Your task
Scan the entries below and return each line that contains "bottom".

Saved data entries
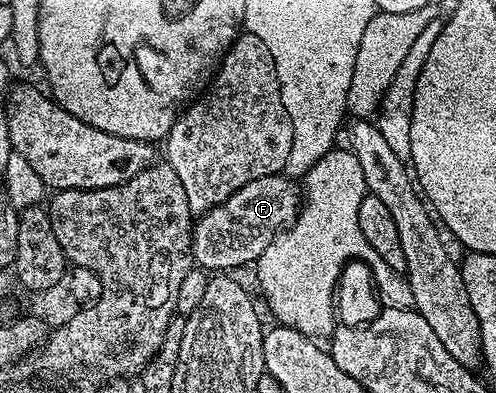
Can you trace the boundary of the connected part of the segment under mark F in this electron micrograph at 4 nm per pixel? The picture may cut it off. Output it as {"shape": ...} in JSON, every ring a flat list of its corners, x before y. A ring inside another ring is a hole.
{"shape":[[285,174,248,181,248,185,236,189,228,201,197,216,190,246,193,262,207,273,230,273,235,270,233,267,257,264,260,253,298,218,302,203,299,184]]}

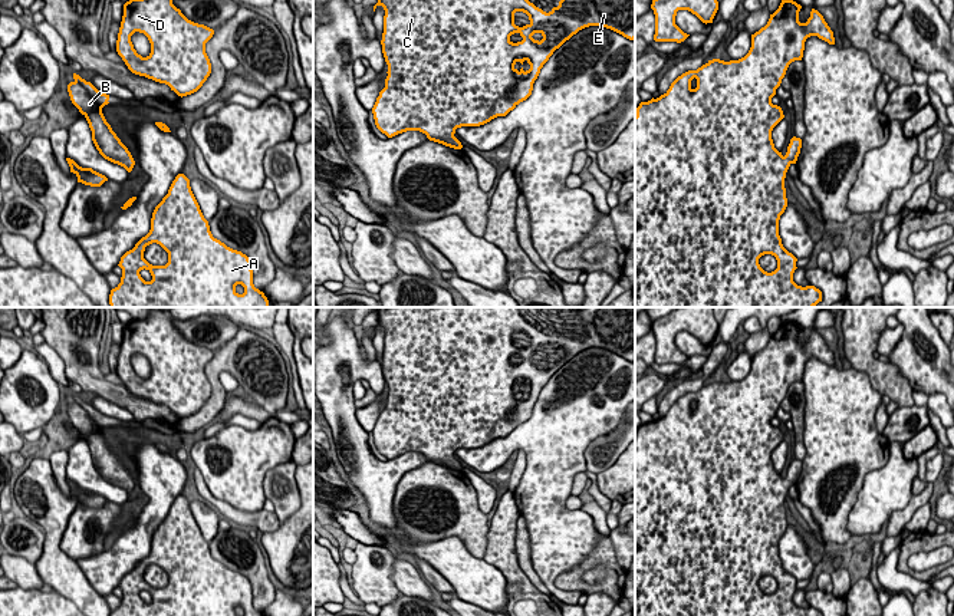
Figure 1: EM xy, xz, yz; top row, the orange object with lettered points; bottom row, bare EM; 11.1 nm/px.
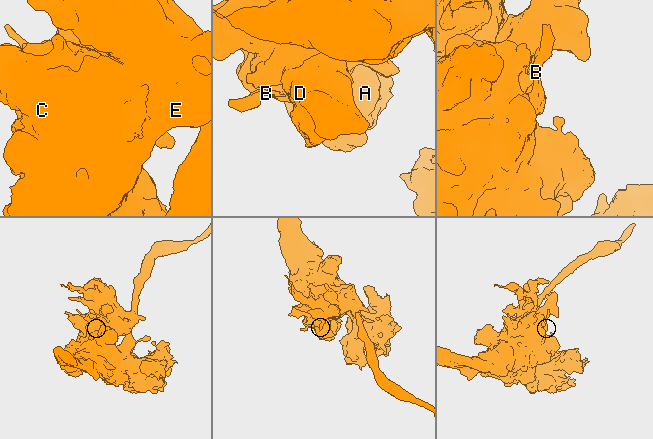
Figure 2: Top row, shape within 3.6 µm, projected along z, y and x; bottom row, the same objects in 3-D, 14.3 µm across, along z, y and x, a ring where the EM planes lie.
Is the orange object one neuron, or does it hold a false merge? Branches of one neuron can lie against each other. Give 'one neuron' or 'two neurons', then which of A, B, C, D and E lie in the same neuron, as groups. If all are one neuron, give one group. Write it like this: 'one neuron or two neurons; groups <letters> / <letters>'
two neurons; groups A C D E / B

* * *

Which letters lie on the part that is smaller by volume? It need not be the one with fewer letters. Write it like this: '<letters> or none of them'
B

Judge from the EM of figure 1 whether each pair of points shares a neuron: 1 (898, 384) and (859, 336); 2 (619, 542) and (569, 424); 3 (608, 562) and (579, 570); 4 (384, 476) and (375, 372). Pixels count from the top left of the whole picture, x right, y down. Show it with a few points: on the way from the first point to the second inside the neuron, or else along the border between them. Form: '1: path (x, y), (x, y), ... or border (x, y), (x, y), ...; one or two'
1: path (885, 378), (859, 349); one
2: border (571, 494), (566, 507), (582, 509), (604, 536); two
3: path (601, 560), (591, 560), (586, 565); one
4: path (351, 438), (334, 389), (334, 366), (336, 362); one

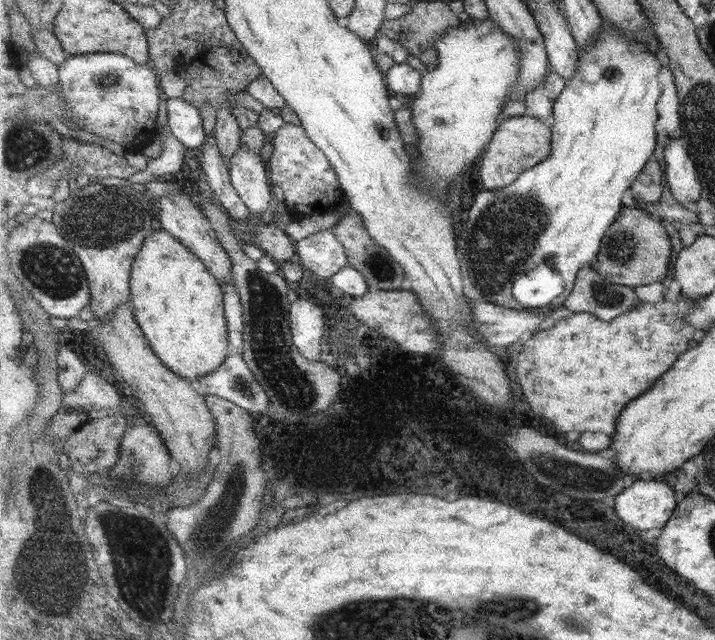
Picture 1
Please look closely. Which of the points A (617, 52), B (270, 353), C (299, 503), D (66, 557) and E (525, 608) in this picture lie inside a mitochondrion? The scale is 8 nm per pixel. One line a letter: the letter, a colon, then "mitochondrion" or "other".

Answer section
Figure 1: EM xy, xz, yz; top row, the orange object with lettered points; bottom row, bare EM; 11.1 nm/px.
Figure 2: Top row, shape within 3.6 µm, projected along z, y and x; bottom row, the same objects in 3-D, 14.3 µm across, along z, y and x, a ring where the EM planes lie.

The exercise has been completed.